Что нужно сделать:
Пожалуйста, верните приведенный ниже фрагмент документа полностью и дословно.

Фрагмент документа:
###
Уважали аристократы эпохи Возрождения и маскарады. Маски часто имели преувеличенно большие носы и потому напоминали эрегированные члены. Веселье включало в себя групповой секс, но из-за анонимности он нередко перерастал в обычные изнасилования, а иногда и убийства.
Оргии в имении графа, хоть и подражали европейским, но по всеобщему мнению, по похоти, пьянству и количеству травмированных женщин, были впереди всей Европы.
Принуждение к разврату было столь распространено в помещичьих усадьбах, что исследователи были склонны выделять из прочих крестьянских обязанностей отдельную повинность – своеобразную «сексуальную барщину для женщин».
###
Набор записей:

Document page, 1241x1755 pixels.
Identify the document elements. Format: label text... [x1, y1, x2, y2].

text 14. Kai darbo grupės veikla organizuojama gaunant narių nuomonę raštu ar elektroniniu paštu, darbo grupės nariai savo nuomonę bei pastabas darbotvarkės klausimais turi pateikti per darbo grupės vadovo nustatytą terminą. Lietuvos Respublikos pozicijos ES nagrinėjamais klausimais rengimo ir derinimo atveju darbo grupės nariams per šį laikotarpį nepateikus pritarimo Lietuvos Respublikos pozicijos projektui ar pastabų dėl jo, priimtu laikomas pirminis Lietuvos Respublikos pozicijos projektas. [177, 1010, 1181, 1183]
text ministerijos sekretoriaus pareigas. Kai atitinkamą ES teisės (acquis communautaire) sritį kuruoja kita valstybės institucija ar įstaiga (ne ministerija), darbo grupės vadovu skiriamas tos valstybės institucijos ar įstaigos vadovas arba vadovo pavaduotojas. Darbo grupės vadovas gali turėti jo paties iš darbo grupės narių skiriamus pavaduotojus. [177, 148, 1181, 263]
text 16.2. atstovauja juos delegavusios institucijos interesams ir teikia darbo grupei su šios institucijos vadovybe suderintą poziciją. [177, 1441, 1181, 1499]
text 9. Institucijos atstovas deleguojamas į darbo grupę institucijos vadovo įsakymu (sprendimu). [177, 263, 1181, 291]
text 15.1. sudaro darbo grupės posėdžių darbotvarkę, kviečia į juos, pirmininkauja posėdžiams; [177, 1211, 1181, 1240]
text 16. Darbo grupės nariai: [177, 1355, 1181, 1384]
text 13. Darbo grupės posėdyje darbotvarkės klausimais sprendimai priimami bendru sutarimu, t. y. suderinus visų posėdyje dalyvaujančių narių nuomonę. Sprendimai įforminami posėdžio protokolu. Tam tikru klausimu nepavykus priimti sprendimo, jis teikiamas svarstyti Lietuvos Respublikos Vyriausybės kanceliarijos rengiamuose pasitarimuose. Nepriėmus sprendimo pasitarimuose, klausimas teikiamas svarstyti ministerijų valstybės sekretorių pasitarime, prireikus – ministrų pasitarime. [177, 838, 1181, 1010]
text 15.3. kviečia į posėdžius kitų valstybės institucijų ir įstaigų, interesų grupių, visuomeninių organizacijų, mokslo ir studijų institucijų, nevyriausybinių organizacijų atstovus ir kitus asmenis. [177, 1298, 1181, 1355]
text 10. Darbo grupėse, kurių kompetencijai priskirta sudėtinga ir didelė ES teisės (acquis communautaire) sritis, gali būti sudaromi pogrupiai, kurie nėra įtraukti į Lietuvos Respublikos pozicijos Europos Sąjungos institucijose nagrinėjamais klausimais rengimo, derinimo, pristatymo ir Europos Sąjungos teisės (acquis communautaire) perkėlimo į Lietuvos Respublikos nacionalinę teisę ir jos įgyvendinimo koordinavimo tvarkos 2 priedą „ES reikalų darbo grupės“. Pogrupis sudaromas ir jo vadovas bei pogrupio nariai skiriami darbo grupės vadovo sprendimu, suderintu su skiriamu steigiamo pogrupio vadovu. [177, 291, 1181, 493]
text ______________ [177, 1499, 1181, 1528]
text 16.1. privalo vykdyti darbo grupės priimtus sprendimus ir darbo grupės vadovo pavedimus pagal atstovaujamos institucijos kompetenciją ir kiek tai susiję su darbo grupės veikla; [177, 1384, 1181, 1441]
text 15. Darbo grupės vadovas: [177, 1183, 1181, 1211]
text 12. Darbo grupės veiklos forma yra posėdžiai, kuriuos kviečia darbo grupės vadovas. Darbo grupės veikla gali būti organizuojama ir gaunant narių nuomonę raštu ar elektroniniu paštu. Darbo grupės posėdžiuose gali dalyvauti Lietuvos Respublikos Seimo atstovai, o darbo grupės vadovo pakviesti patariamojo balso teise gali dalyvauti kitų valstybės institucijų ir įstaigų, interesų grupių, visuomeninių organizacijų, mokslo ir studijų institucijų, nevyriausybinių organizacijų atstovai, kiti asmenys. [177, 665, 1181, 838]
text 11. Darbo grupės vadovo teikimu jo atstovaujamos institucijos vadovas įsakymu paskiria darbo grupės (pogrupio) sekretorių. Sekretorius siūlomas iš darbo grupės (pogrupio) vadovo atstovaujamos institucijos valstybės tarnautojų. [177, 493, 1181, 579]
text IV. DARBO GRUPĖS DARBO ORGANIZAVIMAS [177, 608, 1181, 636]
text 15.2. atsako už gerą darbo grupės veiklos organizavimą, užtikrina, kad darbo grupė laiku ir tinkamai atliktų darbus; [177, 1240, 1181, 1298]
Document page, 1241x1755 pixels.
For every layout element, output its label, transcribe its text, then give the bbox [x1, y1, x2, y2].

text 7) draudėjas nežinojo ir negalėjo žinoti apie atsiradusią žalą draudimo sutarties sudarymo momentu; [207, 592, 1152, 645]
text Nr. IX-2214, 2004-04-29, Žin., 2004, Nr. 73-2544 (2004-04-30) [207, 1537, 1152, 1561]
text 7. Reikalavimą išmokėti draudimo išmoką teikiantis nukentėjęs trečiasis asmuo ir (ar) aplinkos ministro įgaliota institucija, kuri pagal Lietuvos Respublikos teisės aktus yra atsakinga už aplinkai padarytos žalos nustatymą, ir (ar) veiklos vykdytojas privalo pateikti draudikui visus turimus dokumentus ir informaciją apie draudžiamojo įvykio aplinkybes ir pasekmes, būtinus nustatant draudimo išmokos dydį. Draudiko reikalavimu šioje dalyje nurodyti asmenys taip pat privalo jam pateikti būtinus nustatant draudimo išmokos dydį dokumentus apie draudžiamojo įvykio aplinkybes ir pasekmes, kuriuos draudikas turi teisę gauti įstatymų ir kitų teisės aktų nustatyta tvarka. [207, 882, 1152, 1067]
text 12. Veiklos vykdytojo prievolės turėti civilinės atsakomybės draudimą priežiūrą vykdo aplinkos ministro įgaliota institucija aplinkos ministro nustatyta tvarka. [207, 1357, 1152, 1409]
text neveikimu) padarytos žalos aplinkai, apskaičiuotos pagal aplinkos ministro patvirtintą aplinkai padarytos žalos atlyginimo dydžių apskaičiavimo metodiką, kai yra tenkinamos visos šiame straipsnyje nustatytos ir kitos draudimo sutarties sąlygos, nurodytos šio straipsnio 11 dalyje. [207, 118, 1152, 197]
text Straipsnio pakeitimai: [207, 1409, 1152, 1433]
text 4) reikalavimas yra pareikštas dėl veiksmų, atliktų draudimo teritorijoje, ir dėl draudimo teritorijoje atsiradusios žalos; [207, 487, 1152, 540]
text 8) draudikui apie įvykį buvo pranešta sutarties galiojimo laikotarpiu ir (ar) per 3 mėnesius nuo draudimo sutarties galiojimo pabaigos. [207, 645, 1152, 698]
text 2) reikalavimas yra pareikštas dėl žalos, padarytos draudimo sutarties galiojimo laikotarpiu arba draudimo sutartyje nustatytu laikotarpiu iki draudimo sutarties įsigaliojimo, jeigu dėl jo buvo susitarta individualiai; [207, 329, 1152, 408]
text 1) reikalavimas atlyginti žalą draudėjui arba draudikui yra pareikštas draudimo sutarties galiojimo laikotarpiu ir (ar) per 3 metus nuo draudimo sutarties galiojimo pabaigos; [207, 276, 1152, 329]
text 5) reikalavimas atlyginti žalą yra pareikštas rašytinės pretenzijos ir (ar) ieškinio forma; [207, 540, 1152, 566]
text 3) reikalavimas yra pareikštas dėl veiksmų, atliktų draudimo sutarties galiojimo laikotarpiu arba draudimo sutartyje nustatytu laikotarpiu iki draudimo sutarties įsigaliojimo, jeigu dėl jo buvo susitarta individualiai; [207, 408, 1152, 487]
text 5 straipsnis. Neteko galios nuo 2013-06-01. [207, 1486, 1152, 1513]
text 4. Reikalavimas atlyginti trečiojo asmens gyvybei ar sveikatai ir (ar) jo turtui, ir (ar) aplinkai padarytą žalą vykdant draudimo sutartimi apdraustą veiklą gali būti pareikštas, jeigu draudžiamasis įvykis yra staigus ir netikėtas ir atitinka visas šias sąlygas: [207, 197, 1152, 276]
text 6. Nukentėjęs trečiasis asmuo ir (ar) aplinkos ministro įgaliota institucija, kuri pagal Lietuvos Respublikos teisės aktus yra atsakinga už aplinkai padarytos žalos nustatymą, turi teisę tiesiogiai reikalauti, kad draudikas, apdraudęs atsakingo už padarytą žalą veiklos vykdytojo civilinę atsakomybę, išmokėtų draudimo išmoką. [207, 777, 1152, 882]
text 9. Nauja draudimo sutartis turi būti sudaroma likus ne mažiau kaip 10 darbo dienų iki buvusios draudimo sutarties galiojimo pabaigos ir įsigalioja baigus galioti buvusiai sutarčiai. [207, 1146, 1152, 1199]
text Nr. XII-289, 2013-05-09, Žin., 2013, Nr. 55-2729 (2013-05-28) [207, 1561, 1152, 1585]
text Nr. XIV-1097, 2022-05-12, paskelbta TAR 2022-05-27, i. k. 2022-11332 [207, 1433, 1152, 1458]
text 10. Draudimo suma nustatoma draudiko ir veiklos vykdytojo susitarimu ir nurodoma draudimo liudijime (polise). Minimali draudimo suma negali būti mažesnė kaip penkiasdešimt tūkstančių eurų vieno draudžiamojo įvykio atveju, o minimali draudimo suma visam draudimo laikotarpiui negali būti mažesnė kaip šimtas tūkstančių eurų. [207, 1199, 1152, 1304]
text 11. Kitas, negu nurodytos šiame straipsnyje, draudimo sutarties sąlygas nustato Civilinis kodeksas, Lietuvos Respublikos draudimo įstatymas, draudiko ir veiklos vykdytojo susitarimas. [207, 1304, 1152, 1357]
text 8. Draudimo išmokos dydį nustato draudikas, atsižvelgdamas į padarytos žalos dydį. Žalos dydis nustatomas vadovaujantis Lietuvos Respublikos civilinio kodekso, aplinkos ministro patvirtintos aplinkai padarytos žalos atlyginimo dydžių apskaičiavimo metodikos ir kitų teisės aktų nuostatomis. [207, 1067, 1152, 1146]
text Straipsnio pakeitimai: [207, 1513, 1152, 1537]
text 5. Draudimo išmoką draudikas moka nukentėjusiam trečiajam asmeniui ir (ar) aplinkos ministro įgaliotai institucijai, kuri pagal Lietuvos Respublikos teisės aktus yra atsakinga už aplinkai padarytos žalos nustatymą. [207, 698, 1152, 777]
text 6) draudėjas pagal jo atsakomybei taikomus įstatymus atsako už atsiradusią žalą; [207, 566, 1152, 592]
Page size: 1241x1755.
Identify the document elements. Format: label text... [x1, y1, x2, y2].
###
Ваше решение:
Уважали аристократы эпохи Возрождения и маскарады. Маски часто имели преувеличенно большие носы и потому напоминали эрегированные члены. Веселье включало в себя групповой секс, но из-за анонимности он нередко перерастал в обычные изнасилования, а иногда и убийства.
Оргии в имении графа, хоть и подражали европейским, но по всеобщему мнению, по похоти, пьянству и количеству травмированных женщин, были впереди всей Европы.
Принуждение к разврату было столь распространено в помещичьих усадьбах, что исследователи были склонны выделять из прочих крестьянских обязанностей отдельную повинность – своеобразную «сексуальную барщину для женщин».